Given an obs array of shape (...,), in the case when multiple PIs are evaluated alpha is an array of shape (K,), then lower and upper must have shape (...,K) and the output will have shape (...,K).

Examples:

>>> import numpy as np
>>> import scoringrules as sr
>>> sr.interval_score(0.1, 0.0, 0.4, 0.5)
0.4
>>> sr.interval_score(
...     obs=np.array([0.1, 0.2, 0.3]),
...     lower=np.array([0.0, 0.1, 0.2]),
...     upper=np.array([0.4, 0.3, 0.5]),
...     alpha=0.5,
... )
array([0.4, 0.2, 0.4])
>>> sr.interval_score(
...     obs=np.random.uniform(size=(10,)),
...     lower=np.ones((10,5)) * 0.2,
...     upper=np.ones((10,5)) * 0.8,
...     alpha=np.linspace(0.1, 0.9, 5),
... ).shape
(10, 5)

scoringrules.weighted_interval_score

weighted_interval_score(
    obs: ArrayLike,
    median: Array,
    lower: Array,
    upper: Array,
    alpha: Array,
    /,
    w_median: Optional[float] = None,
    w_alpha: Optional[Array] = None,
    *,
    backend: Backend = None,
) -> Array

Compute the weighted interval score (WIS).

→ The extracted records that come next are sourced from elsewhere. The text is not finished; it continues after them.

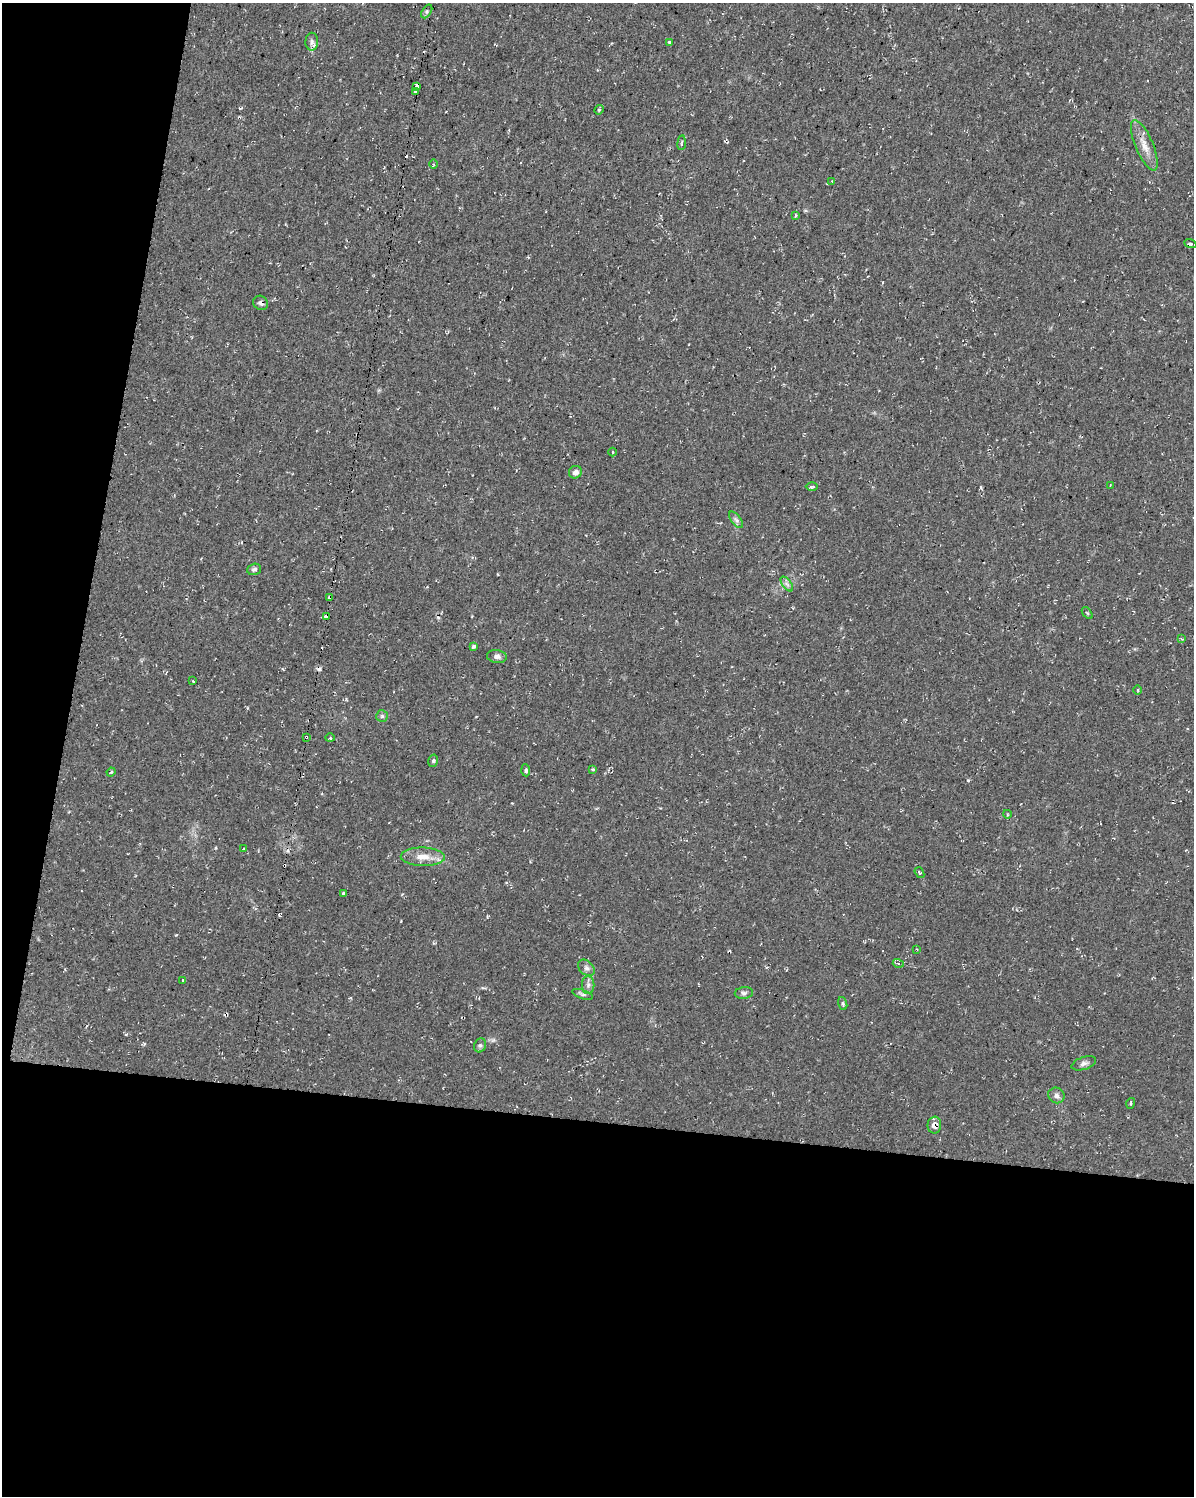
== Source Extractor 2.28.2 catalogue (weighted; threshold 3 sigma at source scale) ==
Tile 9 of 4 x 3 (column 1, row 3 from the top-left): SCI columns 7-1198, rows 282-1775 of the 4783 x 5045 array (HDU 1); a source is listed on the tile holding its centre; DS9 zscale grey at full resolution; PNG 1196 x 1498 px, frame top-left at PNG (2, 3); each listed source drawn as its Kron ellipse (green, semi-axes under 4 px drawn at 4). Shown black and unused: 31% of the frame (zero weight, under 2 of 3 exposures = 2% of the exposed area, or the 3 px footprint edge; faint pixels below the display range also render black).
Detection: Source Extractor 2.28.2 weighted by HDU 2 'WHT'; one run over the whole footprint, this tile lists its part. Background 0.035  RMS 0.0055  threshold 0.0246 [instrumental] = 3 sigma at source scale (4.5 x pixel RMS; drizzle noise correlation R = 1.50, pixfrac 1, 0.0396/0.0396 arcsec/px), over >= 5 px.
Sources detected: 60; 7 cosmic-ray / hot-pixel residue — neither listed nor drawn; the other 53 listed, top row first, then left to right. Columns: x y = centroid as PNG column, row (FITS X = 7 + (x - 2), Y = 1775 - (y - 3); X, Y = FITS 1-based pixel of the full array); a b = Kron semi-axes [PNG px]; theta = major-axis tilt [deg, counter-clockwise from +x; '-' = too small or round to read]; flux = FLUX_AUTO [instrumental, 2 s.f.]
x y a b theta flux
427 11 7 4 58 1
312 42 9 6 89 1.9
670 42 4 3 - 1
417 86 3 3 - 4.8
416 92 3 3 - 8.8
599 110 5 4 - 0.79
682 143 7 3 83 0.85
1144 145 27 9 -67 6.8
433 164 4 3 - 0.59
832 182 3 3 - 0.5
795 215 4 3 - 0.57
1190 244 6 2 -22 0.85
261 303 8 6 -37 1.7
613 452 4 3 - 0.54
575 472 7 6 - 2.5
1110 485 2 2 - 0.4
812 487 6 4 1 0.9
736 520 9 4 -54 1.6
254 569 7 5 18 1.4
787 584 9 4 -53 1.6
330 597 3 3 - 7.2
1087 613 7 3 -52 0.69
327 616 3 3 - 5.7
1182 639 4 3 - 0.53
474 646 4 4 - 1.4
497 657 10 6 -7 2
193 681 3 2 - 0.41
1138 690 4 3 - 0.51
382 716 6 6 - 1
306 737 3 3 - 1
330 738 5 3 - 0.86
433 761 6 5 - 1.1
593 769 4 3 - 1
526 770 6 3 -85 1
111 772 5 3 - 0.51
1007 814 4 3 - 0.53
243 849 2 2 - 0.46
423 857 22 9 -1 7
919 873 6 4 -54 0.67
343 893 3 3 - 1.1
917 950 4 2 - 0.44
898 963 5 3 - 0.77
586 968 9 7 -44 1.9
183 980 3 3 - 0.66
588 985 9 6 89 1.9
744 993 9 5 6 1.6
582 994 11 4 -19 1.4
843 1003 7 4 -72 0.84
480 1045 7 6 - 1.3
1084 1063 12 6 18 2
1056 1095 8 7 - 2.2
1131 1103 5 3 - 0.73
934 1125 8 7 - 3.3
Overlapping masked pixels (flux is a lower limit): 7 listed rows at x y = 417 86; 416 92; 261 303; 330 597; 327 616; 306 737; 934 1125
Unlisted compact peaks at least as high as the median listed source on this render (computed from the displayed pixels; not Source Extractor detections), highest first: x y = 968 780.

The WIS (Bracher et al., 2022) is defined as

\[ \text{WIS}_{\alpha_{0:K}}(F, y) = \frac{1}{K+0.5}(w_0 \times |y - m| + \sum_{k=1}^K (w_k \times IS_{\alpha_k}(F, y))) \]

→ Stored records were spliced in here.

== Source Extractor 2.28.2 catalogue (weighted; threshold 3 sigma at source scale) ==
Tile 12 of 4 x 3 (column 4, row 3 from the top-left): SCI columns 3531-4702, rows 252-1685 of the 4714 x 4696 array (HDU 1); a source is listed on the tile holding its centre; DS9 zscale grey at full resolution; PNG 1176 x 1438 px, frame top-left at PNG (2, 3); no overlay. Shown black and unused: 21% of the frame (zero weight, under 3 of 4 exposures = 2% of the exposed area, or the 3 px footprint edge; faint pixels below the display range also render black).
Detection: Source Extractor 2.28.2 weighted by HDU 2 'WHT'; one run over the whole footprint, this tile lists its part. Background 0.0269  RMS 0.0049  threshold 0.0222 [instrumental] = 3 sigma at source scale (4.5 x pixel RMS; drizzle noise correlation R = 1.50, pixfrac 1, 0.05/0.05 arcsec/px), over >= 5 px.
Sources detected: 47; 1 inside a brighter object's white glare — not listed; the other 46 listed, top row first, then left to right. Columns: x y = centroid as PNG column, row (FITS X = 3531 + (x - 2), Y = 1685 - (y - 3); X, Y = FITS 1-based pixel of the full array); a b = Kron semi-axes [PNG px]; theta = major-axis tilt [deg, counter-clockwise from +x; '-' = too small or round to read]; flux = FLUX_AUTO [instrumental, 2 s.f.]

where \(m\) denotes the median prediction, \(w_0\) denotes the weight of the median prediction, \(IS_{\alpha_k}(F, y)\) denotes the interval score for the \(1 - \alpha\) prediction interval and \(w_k\) is the according weight. The WIS is calculated for a set of (central) PIs and the predictive median. The weights are an optional parameter and default weight is the canonical weight \(w_k = \frac{2}{\alpha_k}\) and \(w_0 = 0.5\). For these weights, it holds that:

\[ \text{WIS}_{\alpha_{0:K}}(F, y) \approx \text{CRPS}(F, y). \]

Parameters:

Name Type Description Default
obs ArrayLike

The observations as a scalar or array of shape (...,).

required
median Array

The predicted median of the distribution as a scalar or array of shape (...,).

required
lower Array

The predicted lower bound of the PI. If alpha is an array of shape (K,), lower must have shape (...,K).

required
upper Array

The predicted upper bound of the PI. If alpha is an array of shape (K,), upper must have shape (...,K).

required
alpha Array

The 1 - alpha level for the prediction intervals as an array of shape (K,).

required
w_median Optional[float]

The weight for the median prediction. Defaults to 0.5.

None
w_alpha Optional[Array]

The weights for the PI. Defaults to 2/alpha.

None
backend Backend

The name of the backend used for computations. Defaults to 'numba' if available, else 'numpy'.

None

Returns:

Name Type Description
score Array

An array of interval scores with the same shape as obs.